If your company has two-factor authentication enabled, you enter a 6-digit verification code sent via SMS each time you sign in (unless you've trusted your device). This article covers all common 2FA issues and how to resolve them.

First-time 2FA setup

If you haven't registered a phone number for 2FA yet, you'll be prompted to do so the next time you sign in. Enter your mobile phone number that can receive SMS messages. Once registered, verification codes will be sent to that number.

"Invalid 6 digit code provided"

Possible causes and solutions:

• Typo or extra spaces in the code: Re-enter the code carefully without any spaces.
• Code has expired: Verification codes are valid for 30 minutes from when they were sent. If more time has passed, request a new code.
• Entered an older code: If you requested or received multiple codes, only the most recent one is valid. Check your messages for the latest code.
• Looking at the wrong text message: Make sure you're reading the code from the most recent SMS from Govenda, not an older message from a previous sign-in attempt.

"Authentication Code resent after too many wrong entries"

After 5 consecutive incorrect code entries, the system automatically:

1. Invalidates the current code.
2. Sends a new code to your registered phone number.

This is a security feature, not a bug. Check your text messages for the newest code and enter it.

I'm not receiving the SMS verification code

• Cellular reception: SMS requires cellular service. WiFi alone won't receive text messages. Make sure you have signal.
• Wait a moment: Carrier delays of 1–2 minutes are normal, especially during peak times.
• Correct phone number: Ask your administrator to verify that the correct phone number is registered for your account.
• Text message sent to spam: The text message may have been marked as spam.

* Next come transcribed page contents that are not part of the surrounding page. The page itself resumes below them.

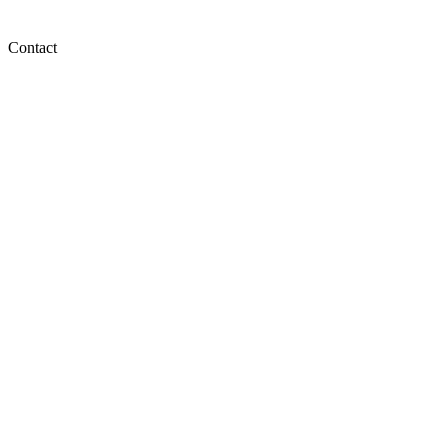
Contact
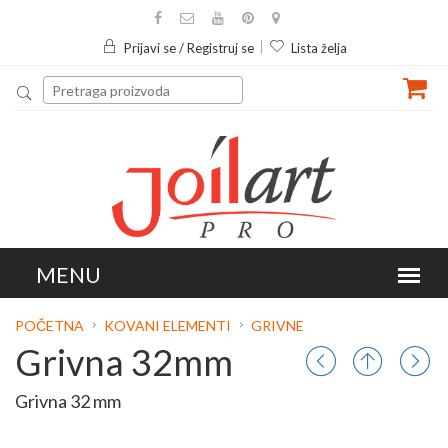
Prijavi se / Registruj se
Lista želja
POČETNA
KOVANI ELEMENTI
GRIVNE
Grivna 32mm
Grivna 32 mm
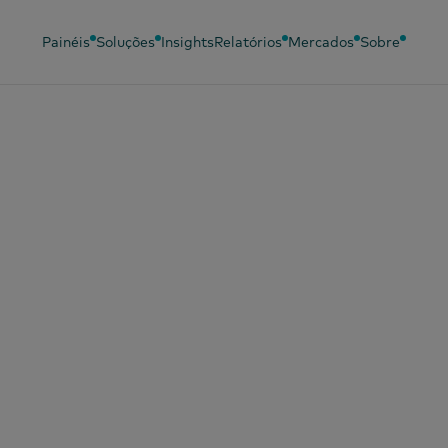
Painéis
Soluções
Insights
Relatórios
Mercados
Sobre
bril de 2026
canais não precis
se concentrar em
air mais comprado
 contrário, preci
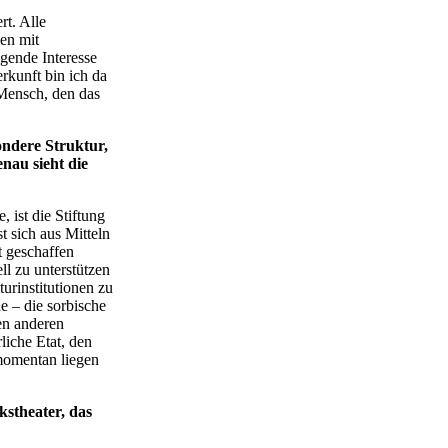
t. Alle
len mit
egende Interesse
rkunft bin ich da
 Mensch, den das
ndere Struktur,
nau sieht die
 ist die Stiftung
t sich aus Mitteln
t geschaffen
l zu unterstützen
urinstitutionen zu
e – die sorbische
len anderen
liche Etat, den
 momentan liegen
stheater, das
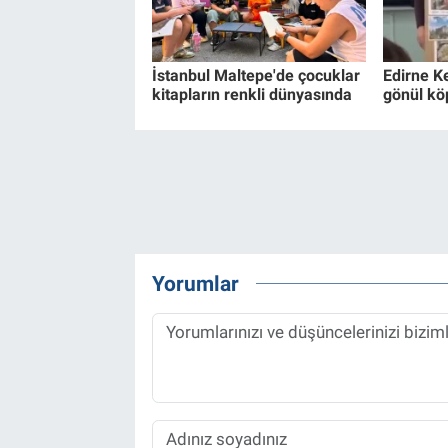
İstanbul Maltepe'de çocuklar
Edirne K
kitapların renkli dünyasında
gönül kö
Yorumlar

Check your texts spam folder for the code.
• Carrier blocking: Some mobile carriers block automated or short-code SMS messages. If this is the case, ask your administrator to generate a one-time bypass code for you.
• Phone number changed: If you changed your phone number, contact your administrator to update it in the system.

Why am I being asked for a verification code again?

When you successfully enter a 2FA code, you can choose to "Trust this device" so you won't need to enter a code on future sign-ins from that browser. However, the trust is stored in your browser's local storage, so you'll be asked for a code again if:

• You cleared your browser cookies, cache, or local storage
• You're using incognito or private browsing mode
• You switched to a different browser (e.g., from Chrome to Edge)
• You're on a different device (e.g., a new computer or phone)
• The trust period configured by your company has expired
• Your administrator revoked your trusted devices
• Your browser automatically cleared data on exit (some privacy settings do this)

For administrators

Generating a bypass code for a user

If a user can't receive their SMS code and needs to sign in urgently:

1. Go to the admin portal.
2. Navigate to the user's profile.
3. Click the 3 dots menu in the upper right corner
4. Use the option to generate a one-time 2FA bypass code.
5. Share the code with the user. They can enter it when logging in instead of the SMS code.

Note: If the user hasn't registered a phone number yet, this will return "not registered." The user needs to complete phone registration first by signing in normally and completing the 2FA enrollment when prompted.

2FA not being enforced even though the setting is on

Two-factor authentication must be enabled in your Govenda company settings for it to be enforced.

If 2FA is enabled but members are not being prompted for a code, check whether Trusted Devices is also enabled. If Trusted Devices is set to Never Expires, members may only be asked for 2FA once on a trusted device. After they trust that device, they will not be prompted for 2FA again unless the trusted device is removed, the setting is changed, or they sign in from a new device or browser.